Some picornaviruses, for example, poliovirus, increase bidirectional permeability of the nuclear envelope and suppress active nucleocytoplasmic transport. These activities require the viral
protease 2A(pro). Here, we studied nucleocytoplasmic traffic in cells infected with encephalomyocarditis virus (EMCV; a cardiovirus), which lacks the poliovirus 2A(pro)-related
protein. EMCV similarly enhanced bidirectional nucleocytoplasmic traffic. By using the fluorescent "Timer"
protein, which contains a
nuclear localization signal, we showed that the cytoplasmic accumulation of
nuclear proteins in infected cells was largely due to the nuclear efflux of "old"

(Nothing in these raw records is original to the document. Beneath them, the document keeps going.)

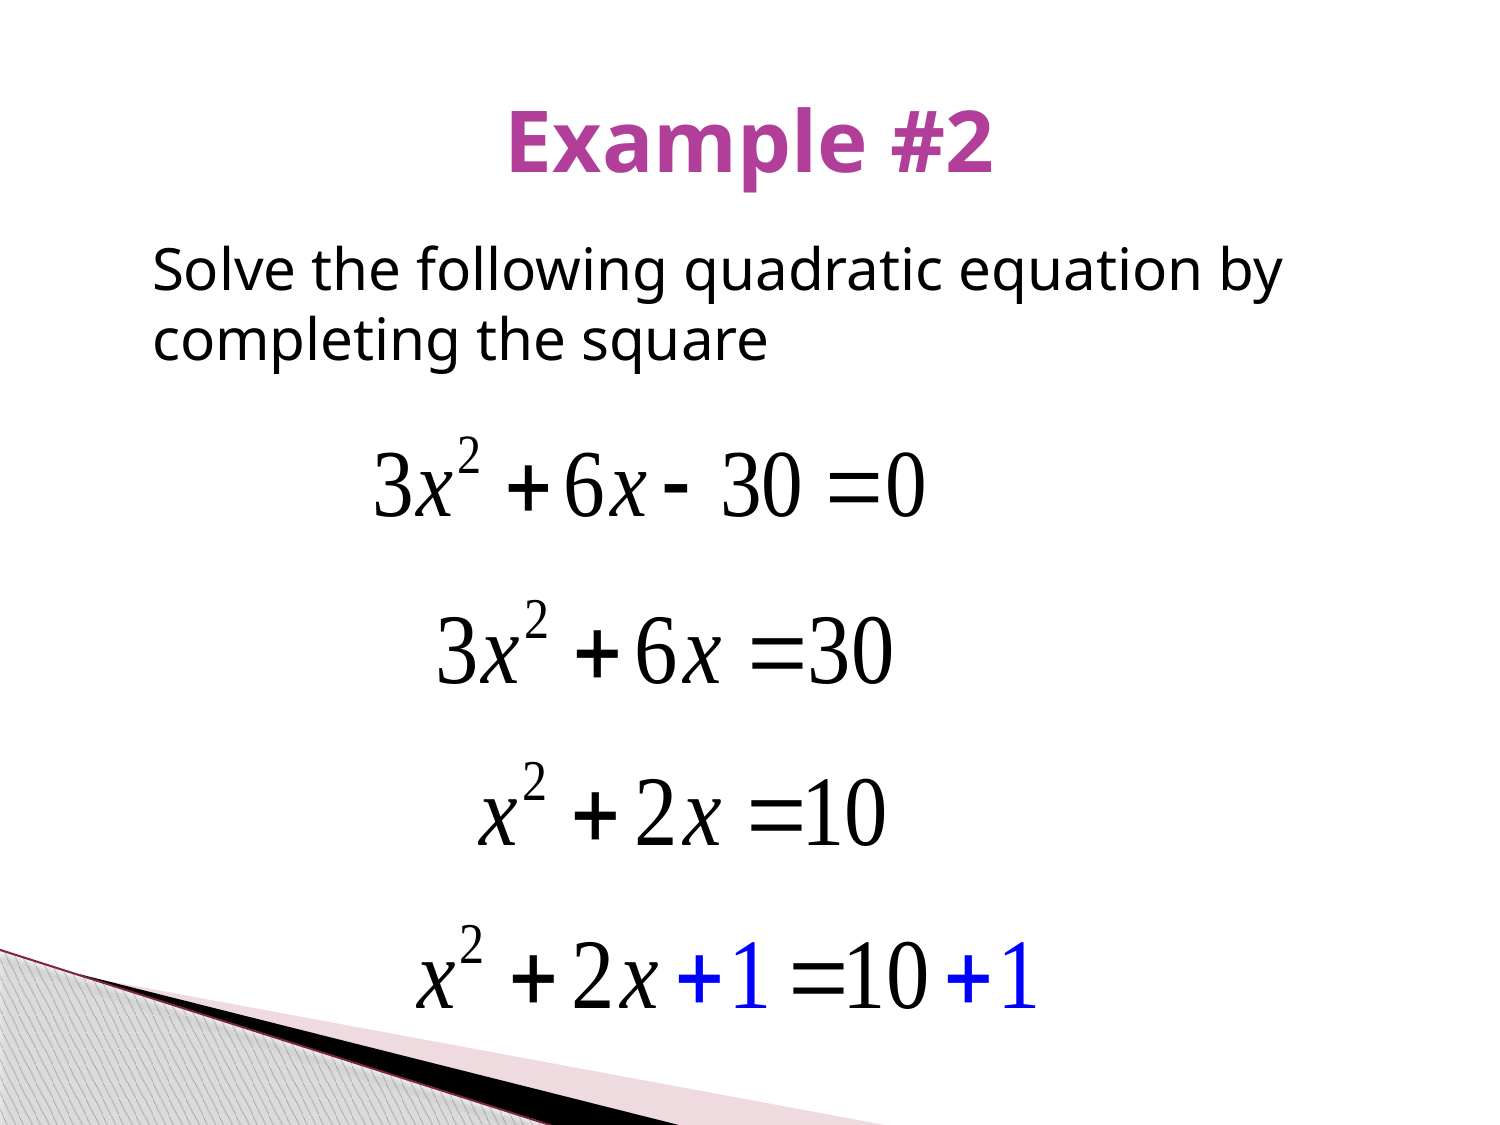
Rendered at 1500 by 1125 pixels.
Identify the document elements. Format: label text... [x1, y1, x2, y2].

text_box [362, 412, 940, 541]
title Example #2 [75, 45, 1425, 233]
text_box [424, 574, 910, 709]
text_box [462, 737, 904, 871]
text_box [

proteins rather than impaired active nuclear import of newly synthesized molecules. The nuclear envelope of
digitonin-treated EMCV-infected cells permitted rapid efflux of a nuclear marker
protein. Inhibitors of poliovirus 2A(pro) did not prevent the EMCV-induced efflux. Extracts from EMCV-infected cells and products of in vitro translation of viral RNAs contained an activity increasing permeability of the nuclear envelope of uninfected cells. This activity depended on the expression of the viral leader
protein. Mutations disrupting the zinc finger motif of this
protein abolished its efflux-inducing ability. Inactivation of the L
protein phosphorylation site (Thr47-->Ala) resulted in a delayed efflux, while a phosphorylation-mimicking (Thr47-->Asp) replacement did not significantly impair the efflux-inducing ability. Such activity of extracts from EMCV-infected cells was suppressed by the
protein kinase inhibitor staurosporine. As evidenced by electron microscopy,
cardiovirus infection resulted in alteration of the nuclear pores, but it did not trigger degradation of the
nucleoporins known to be degraded in the poliovirus-infected cells. Thus, two groups of picornaviruses, enteroviruses and cardioviruses, similarly alter the nucleocytoplasmic traffic but achieve this by strikingly different mechanisms.